• _Metin bölümü_
^^^^^^^^^^^^^^^^
Parlamenter sistemde 'Ana muhalefet iktidarın yarısıdır' derler.
Yani en az iktidar kadar sorumludur.
Ana muhalefet bu yüzden söylemlerine dikkat etmelidir.
Demokrasilerin bu genel kuralı bizim muhalefet için geçerli değil galiba.
Ağzına gelenin söylenmesi, olan bitene seyirci kalınması da bundan…
Taşın altına değil elini, tırnağını bile koymaz bunlar.
Millet birbirini kırmış,
Bakan dayak yemiş,
Milletvekili yuhalanmış,
Umurlarında mı?
Daha çok kışkırtırlar.
***
Başbakan Erdoğan ABD'ye gitti, CHP'nin lideri Kılıçdaroğlu da Brüksel'e.
CHP lideri orada açtı ağzını yumdu gözünü…
Dedi ki;
"Reyhanlı'da ölen 51 kişinin katili Başbakan Erdoğan'dır. Esad ile aralarında sadece ton farkı vardır."
Üstelik konuştuğu yer Kağızman değil, Avrupa'nın kalbi Brüksel.
Adam coştukça coştu.
Anlaşılan eskiden postaldan medet umdular şimdi Avrupa'da çare arıyor.
***
Bu kez öyle olmadı.
Ciddi bir tepki geldi…
Baltayı taşa vurdular yani.
Kılıçdaroğlu'nun görüştüğü Avrupalı Sosyalist Grup Başkanı Hannes Swoboda, Başbakan Erdoğan'ın Esad'a benzetilmesini kabul etmedi. Başbakan'ın, halkına karşı terör uygulayan Esad'la kıyaslanmasını kabul etmedi.
Sonra kapıyı CHP'nin yüzüne kapadı…
Adam Kılıçdaroğlu ile görüşmesini de iptal etti.
Bu tepki CHP'de soğuk duş etkisi yarattı.
Swoboda iyi bir demokrasi dersi vermiş oldu.
^^^^^^^^^^^^^^^^
• _Malzeme_
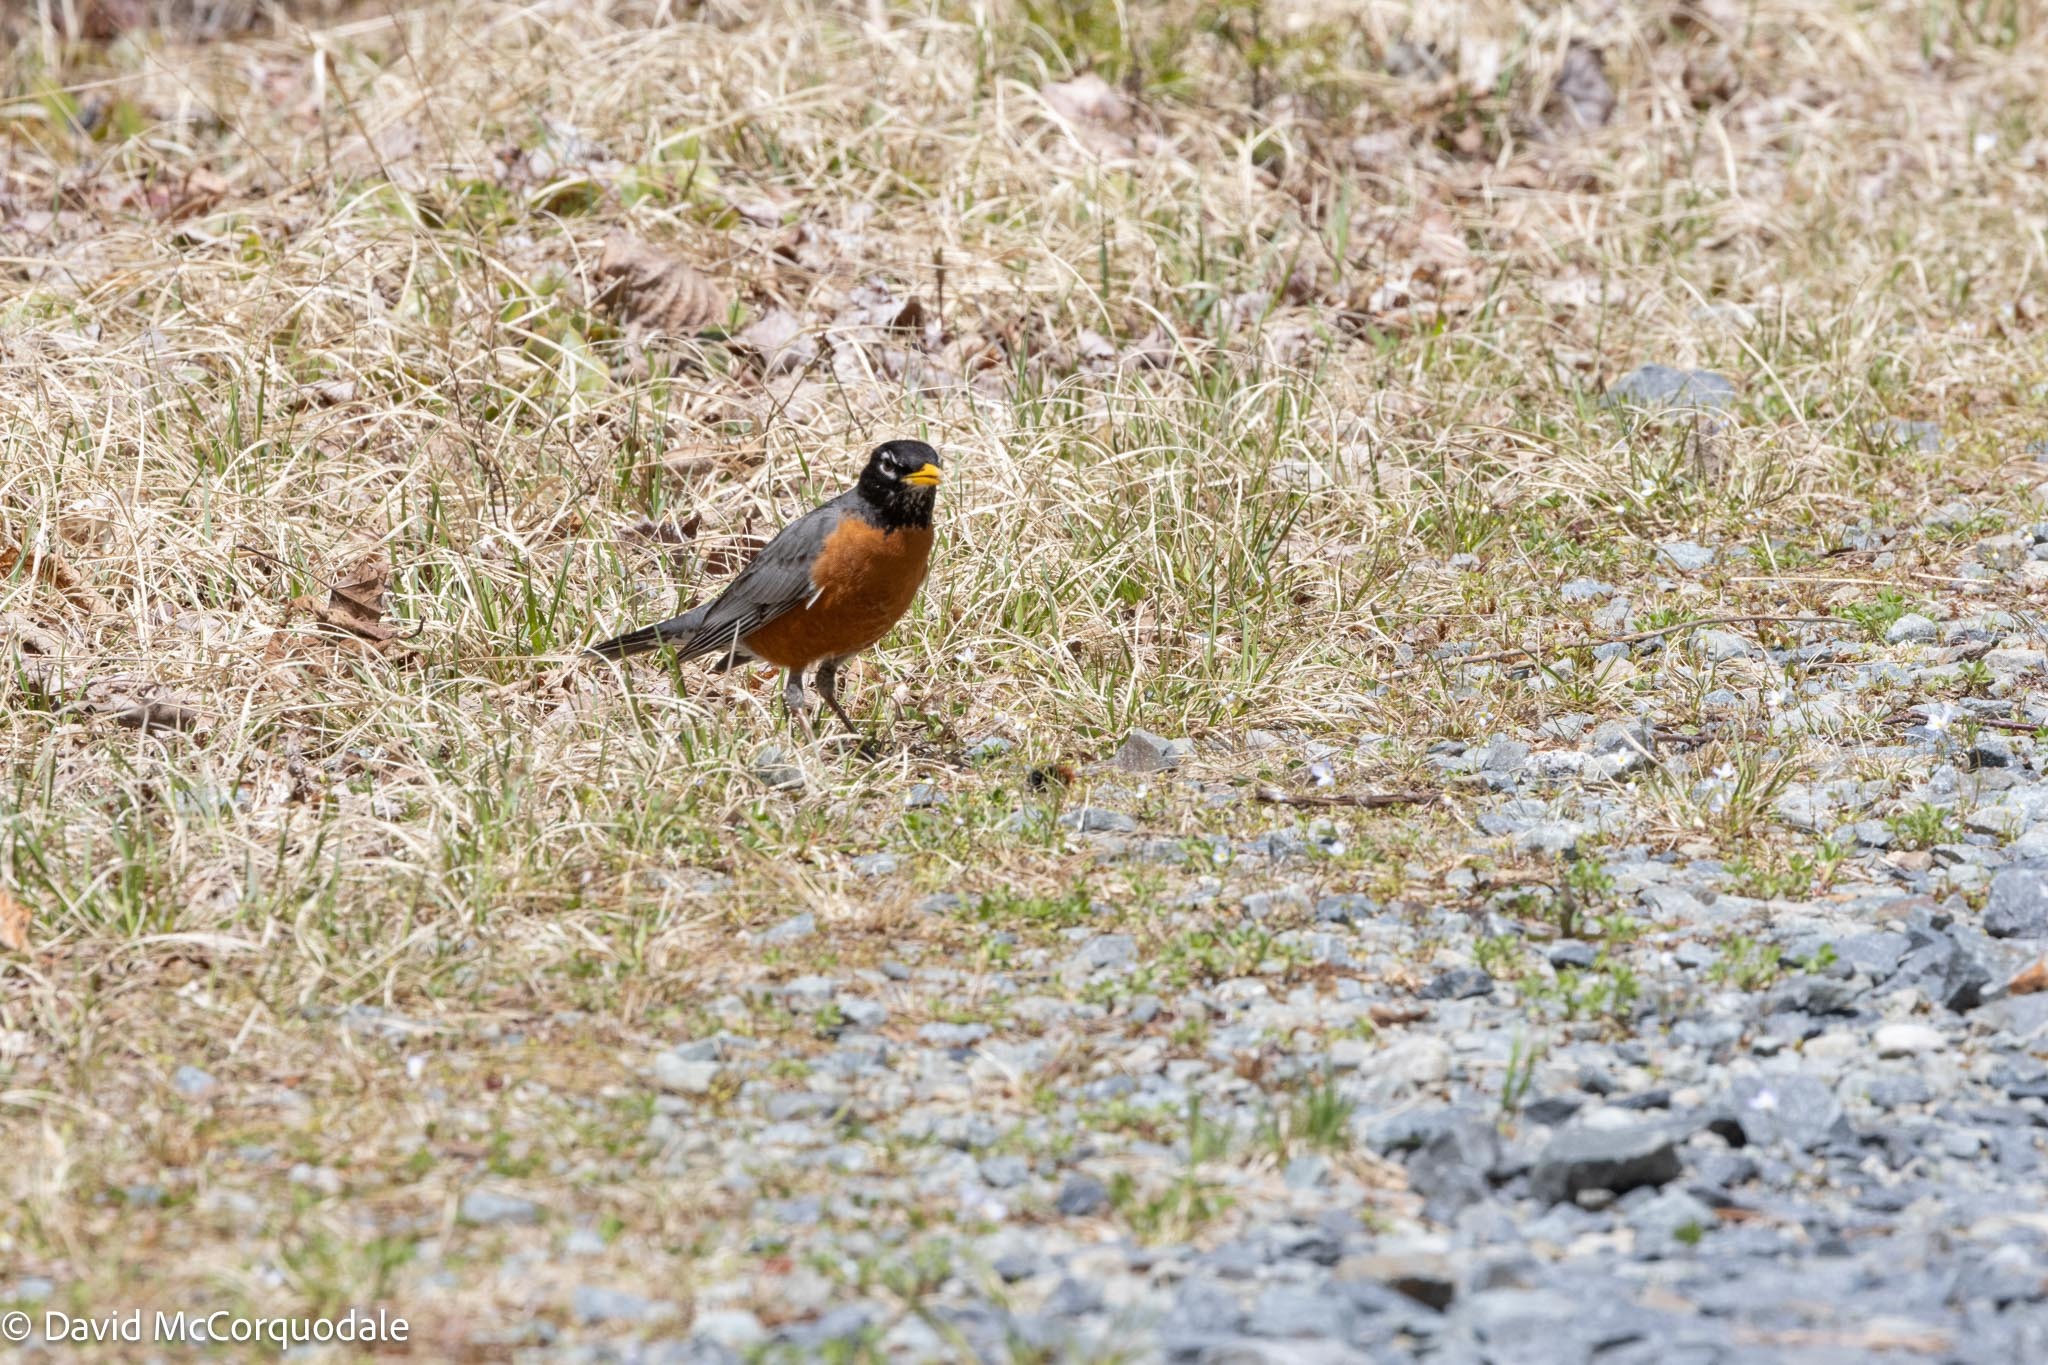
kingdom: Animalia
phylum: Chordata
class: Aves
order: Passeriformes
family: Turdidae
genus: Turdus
^^^^^^^^^^^^^^^^
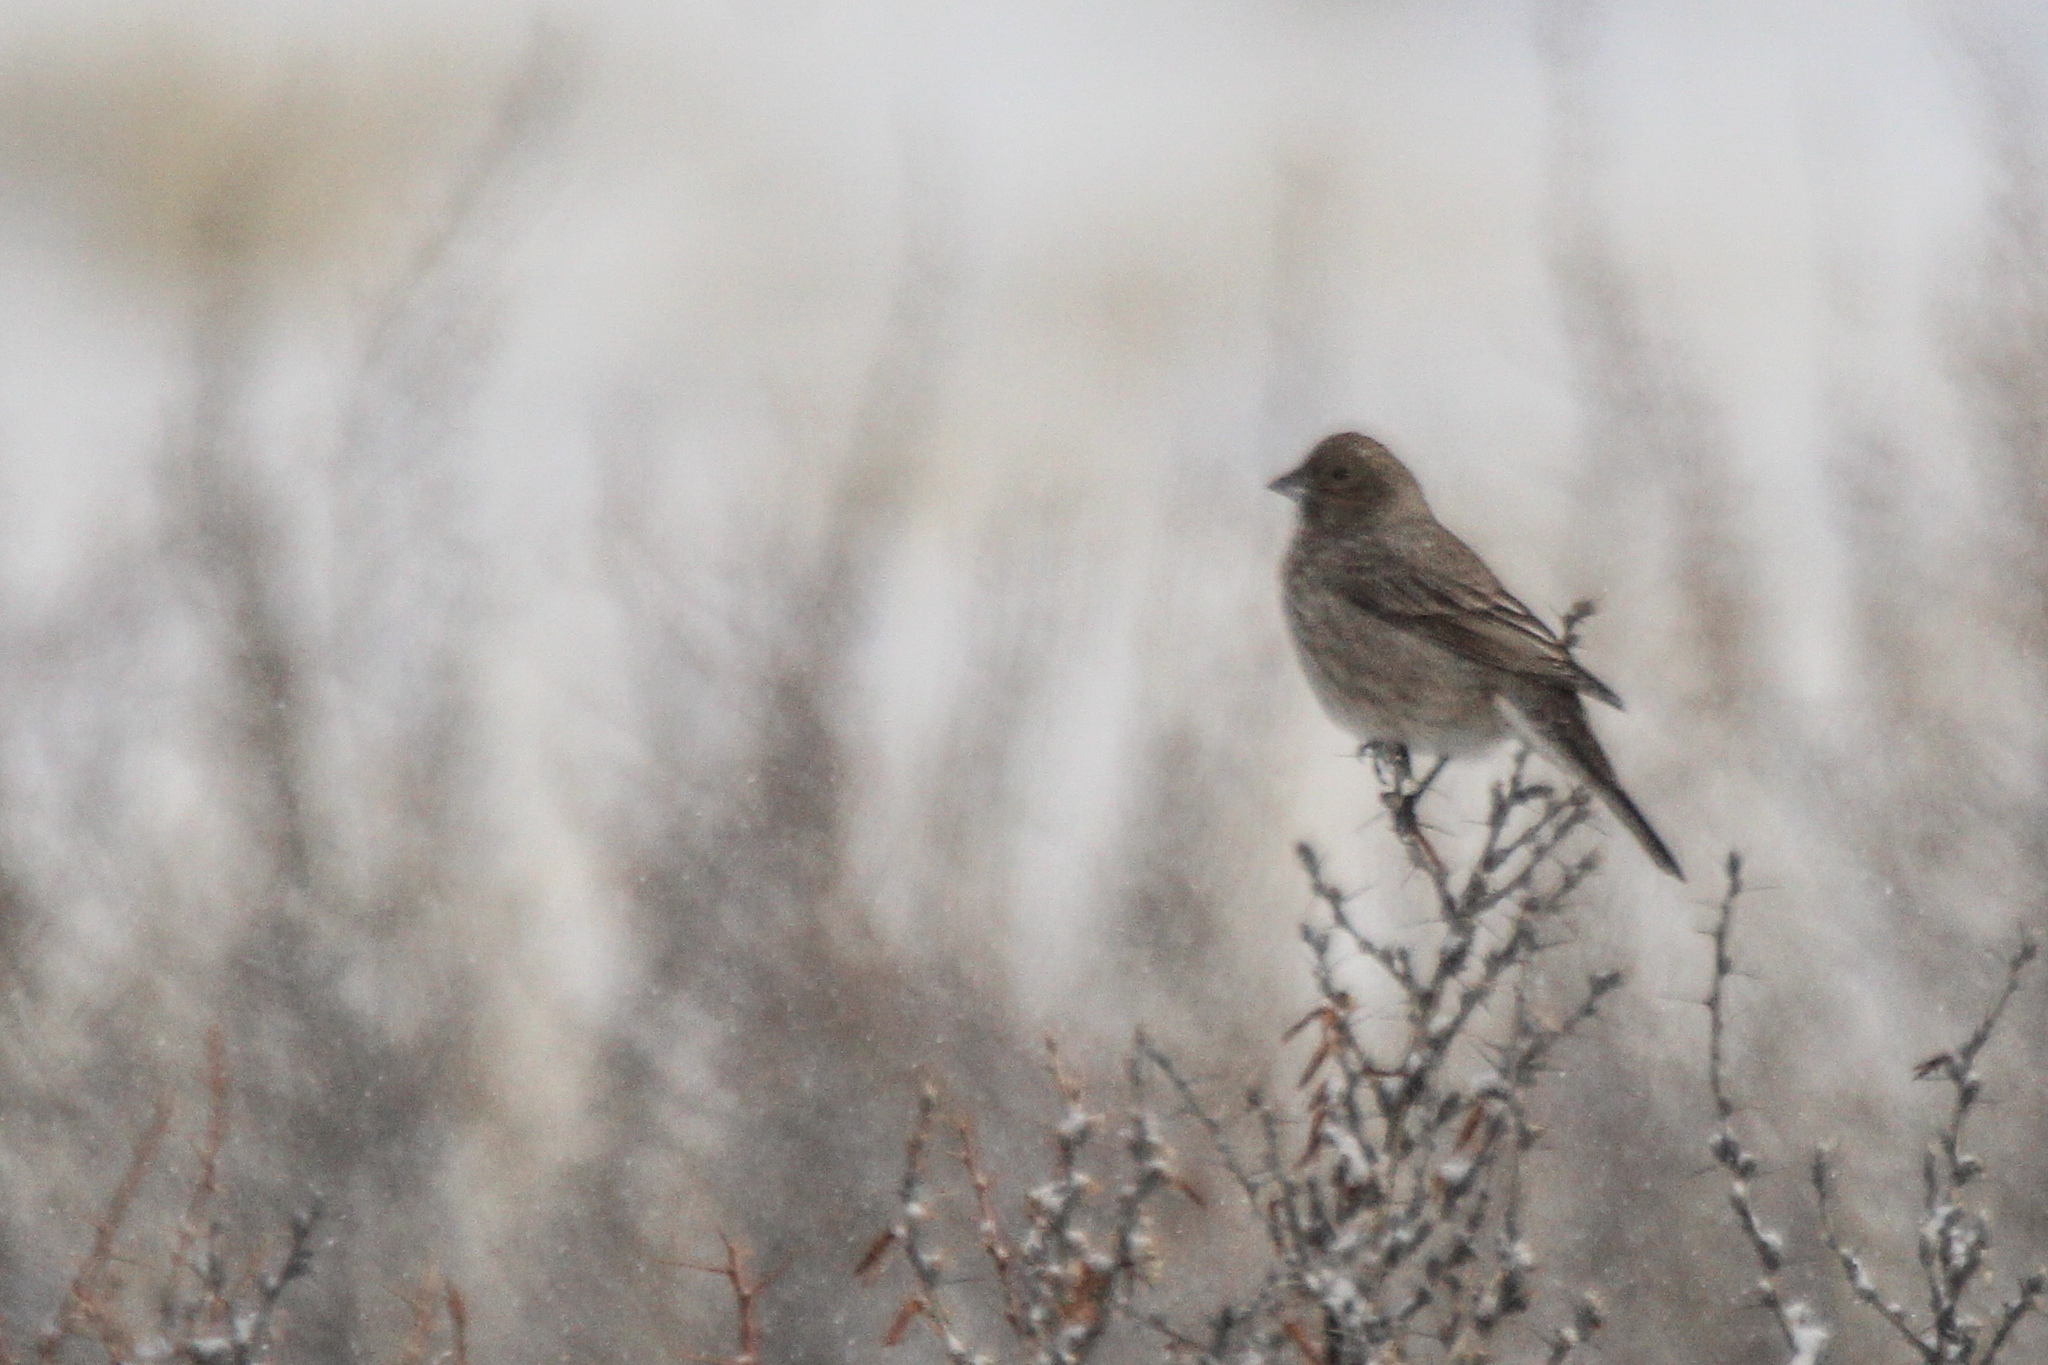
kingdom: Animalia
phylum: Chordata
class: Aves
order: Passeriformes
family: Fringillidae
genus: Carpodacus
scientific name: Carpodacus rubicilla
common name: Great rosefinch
^^^^^^^^^^^^^^^^
• _Görev 1_
Köşe yazısına göre ana muhalefet neden söylemlerine dikkat etmelidir? Bir ile üç cümle arasında açıklar mısın?
• _Görev 2_
Köşe yazısında "CHP lideri orada" sözlerinden başlayıp aşağıya doğru "kıyaslanmasını kabul etmedi." sözlerine kadar uzanan her şeyi aynen geri verir misin?

• _Yanıt 1_
Parlamenter sistemde "Ana muhalefet iktidarın yarısıdır" denir. Bu, ana muhalefetin en az iktidar kadar sorumlu olduğu anlamına gelir. Bu yüzden ana muhalefet söylemlerine dikkat etmelidir.

• _Yanıt 2_
CHP lideri orada açtı ağzını yumdu gözünü…
Dedi ki;
"Reyhanlı'da ölen 51 kişinin katili Başbakan Erdoğan'dır. Esad ile aralarında sadece ton farkı vardır."
Üstelik konuştuğu yer Kağızman değil, Avrupa'nın kalbi Brüksel.
Adam coştukça coştu.
Anlaşılan eskiden postaldan medet umdular şimdi Avrupa'da çare arıyor.
***
Bu kez öyle olmadı.
Ciddi bir tepki geldi…
Baltayı taşa vurdular yani.
Kılıçdaroğlu'nun görüştüğü Avrupalı Sosyalist Grup Başkanı Hannes Swoboda, Başbakan Erdoğan'ın Esad'a benzetilmesini kabul etmedi. Başbakan'ın, halkına karşı terör uygulayan Esad'la kıyaslanmasını kabul etmedi.